La CPI est l'organe le plus qualifié pour mener efficacement des enquêtes et poursuivre les personnes qui portent la plus grande part de responsabilité dans tous les crimes commis et pour rendre justice au peuple syrien. Cependant, la Cour ne sera en mesure de juger que quelques personnalités de haut rang portant la plus lourde responsabilité pour des crimes commis à grande échelle. Sur le long terme, des procès au niveau national seront nécessaires pour faire rendre des comptes de manière exhaustive et pour cela, des réformes seront indispensables afin de doter le système judiciaire syrien des capacités nécessaires pour mener à bien ces procédures de manière crédible et indépendante.

Bien que la contribution de la CPI ne puisse constituer qu'un élément du vaste effort nécessaire pour obtenir justice pour les graves crimes commis en Syrie, elle représenterait un premier pas essentiel et établirait un point de référence pour d'autres initiatives judiciaires, notamment pour les procès devant les juridictions nationales. D'autres mécanismes non judiciaires seront également nécessaires, parmi lesquels des commissions vérité, un système d'indemnisation et une réforme des institutions. Rien de tout cela ne sera réalisé rapidement ni facilement en Syrie, mais chacun de ces éléments sera essentiel.

12. La création d'un tribunal international ou internationalisé ad-hoc peut-elle constituer un substitut efficace à la CPI pour traiter des crimes commis en Syrie ?

Dans son rapport de février, la Commission d'enquête de l'ONU sur la Syrie a conclu (ang fra) que la CPI était l'organe judiciaire le plus approprié pour faire face au problème de l'impunité en Syrie. La commission a expliqué pourquoi un tribunal international ou internationalisé ad-hoc n'était pas recommandable et ne serait pas en mesure d'assurer de manière adéquate que des comptes soient rendus pour les crimes commis en Syrie.

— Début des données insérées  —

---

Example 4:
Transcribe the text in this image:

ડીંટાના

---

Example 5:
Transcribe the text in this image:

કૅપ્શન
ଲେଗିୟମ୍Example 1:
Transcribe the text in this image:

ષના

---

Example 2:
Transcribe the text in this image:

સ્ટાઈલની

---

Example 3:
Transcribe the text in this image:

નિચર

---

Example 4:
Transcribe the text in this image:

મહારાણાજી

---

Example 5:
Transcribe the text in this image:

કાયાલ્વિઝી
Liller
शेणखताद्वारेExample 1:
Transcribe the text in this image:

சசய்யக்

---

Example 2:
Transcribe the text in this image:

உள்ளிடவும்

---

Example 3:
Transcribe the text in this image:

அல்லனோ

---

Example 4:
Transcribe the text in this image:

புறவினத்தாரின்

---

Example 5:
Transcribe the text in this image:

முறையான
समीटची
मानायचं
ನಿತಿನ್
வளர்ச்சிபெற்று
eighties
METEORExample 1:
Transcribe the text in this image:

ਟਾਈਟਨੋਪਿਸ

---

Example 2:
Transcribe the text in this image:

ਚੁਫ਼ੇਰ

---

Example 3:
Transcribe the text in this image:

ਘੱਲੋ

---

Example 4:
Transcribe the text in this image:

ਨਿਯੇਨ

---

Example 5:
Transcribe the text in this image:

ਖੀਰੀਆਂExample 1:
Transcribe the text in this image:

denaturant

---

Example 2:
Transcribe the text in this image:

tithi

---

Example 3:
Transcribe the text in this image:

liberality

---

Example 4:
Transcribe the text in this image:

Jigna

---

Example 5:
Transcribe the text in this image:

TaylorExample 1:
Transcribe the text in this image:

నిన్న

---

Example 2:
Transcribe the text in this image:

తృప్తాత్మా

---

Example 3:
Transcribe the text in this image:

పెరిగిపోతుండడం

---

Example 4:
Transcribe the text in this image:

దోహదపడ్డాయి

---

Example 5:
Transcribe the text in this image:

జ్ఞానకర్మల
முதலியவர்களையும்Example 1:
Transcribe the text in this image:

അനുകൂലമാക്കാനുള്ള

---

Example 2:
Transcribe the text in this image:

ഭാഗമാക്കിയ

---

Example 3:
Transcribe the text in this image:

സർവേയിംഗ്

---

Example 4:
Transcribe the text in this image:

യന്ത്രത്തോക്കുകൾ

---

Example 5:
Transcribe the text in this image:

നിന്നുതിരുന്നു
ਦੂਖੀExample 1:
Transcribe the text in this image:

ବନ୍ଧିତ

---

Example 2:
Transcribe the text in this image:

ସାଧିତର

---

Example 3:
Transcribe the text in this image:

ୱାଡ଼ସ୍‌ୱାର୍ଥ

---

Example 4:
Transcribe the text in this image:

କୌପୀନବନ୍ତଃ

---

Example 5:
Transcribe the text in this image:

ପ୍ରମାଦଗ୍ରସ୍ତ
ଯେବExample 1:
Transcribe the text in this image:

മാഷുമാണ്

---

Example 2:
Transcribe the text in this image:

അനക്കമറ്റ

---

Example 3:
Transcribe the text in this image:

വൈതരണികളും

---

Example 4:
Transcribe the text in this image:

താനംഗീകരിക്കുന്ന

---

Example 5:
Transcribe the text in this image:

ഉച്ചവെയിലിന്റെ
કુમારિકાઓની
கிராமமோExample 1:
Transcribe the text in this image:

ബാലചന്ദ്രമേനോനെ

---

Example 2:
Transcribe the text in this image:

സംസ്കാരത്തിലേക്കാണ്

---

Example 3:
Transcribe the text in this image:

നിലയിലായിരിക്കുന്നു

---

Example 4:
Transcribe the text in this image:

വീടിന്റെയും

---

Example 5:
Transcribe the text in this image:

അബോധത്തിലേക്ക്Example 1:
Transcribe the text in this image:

13. La CPI peut-elle à elle seule résoudre la crise actuelle en Syrie ?

La CPI n'est d'aucune manière une panacée pour traiter de la situation en Syrie et personne ne prétend que l'implication de la Cour ferait cesser les massacres du jour au lendemain. D'autres acteurs devront assumer des rôles importants dans la résolution de la crise, y compris dans le cadre d'activités diplomatiques et humanitaires. Mais l'éventuelle décision du Conseil de sécurité de donner à la CPI un rôle en Syrie signifierait que le Conseil et ses États membres sont déterminés à mettre fin à l'actuel climat d'impunité pour les crimes commis.

14. D'autres pays peuvent-ils poursuivre en justice les auteurs de crimes internationaux commis en Syrie ?

Certaines catégories de crimes graves commis en violation du droit international, comme les crimes de guerre et les actes de torture, relèvent de la « compétence universelle », qui permet aux États de juger et de sanctionner, dans le cadre de leur système judiciaire interne, certains crimes, même s'ils n'ont pas été commis sur leur territoire, par un de leurs ressortissants ou contre l'un de leurs ressortissants. Certains traités internationaux, comme les Conventions de Genève de 1949 et la Convention contre la torture, font obligation aux États parties d'extrader ou de juger des personnes soupçonnées de tels crimes qui se trouvent sur leur territoire ou sous leur contrôle.

Selon le droit international ordinaire, il est aussi généralement convenu que les États sont habilités à juger les responsables d'autres crimes, tels que le génocide ou les crimes contre l'humanité, quel que soit le lieu où ces crimes ont été commis. La question de savoir si des crimes relevant de la compétence universelle peuvent effectivement être jugés dans un pays particulier dépend du système pénal et des lois du pays en question, et de l'admissibilité par les tribunaux de ce pays des éléments de preuve réunis dans le dossier.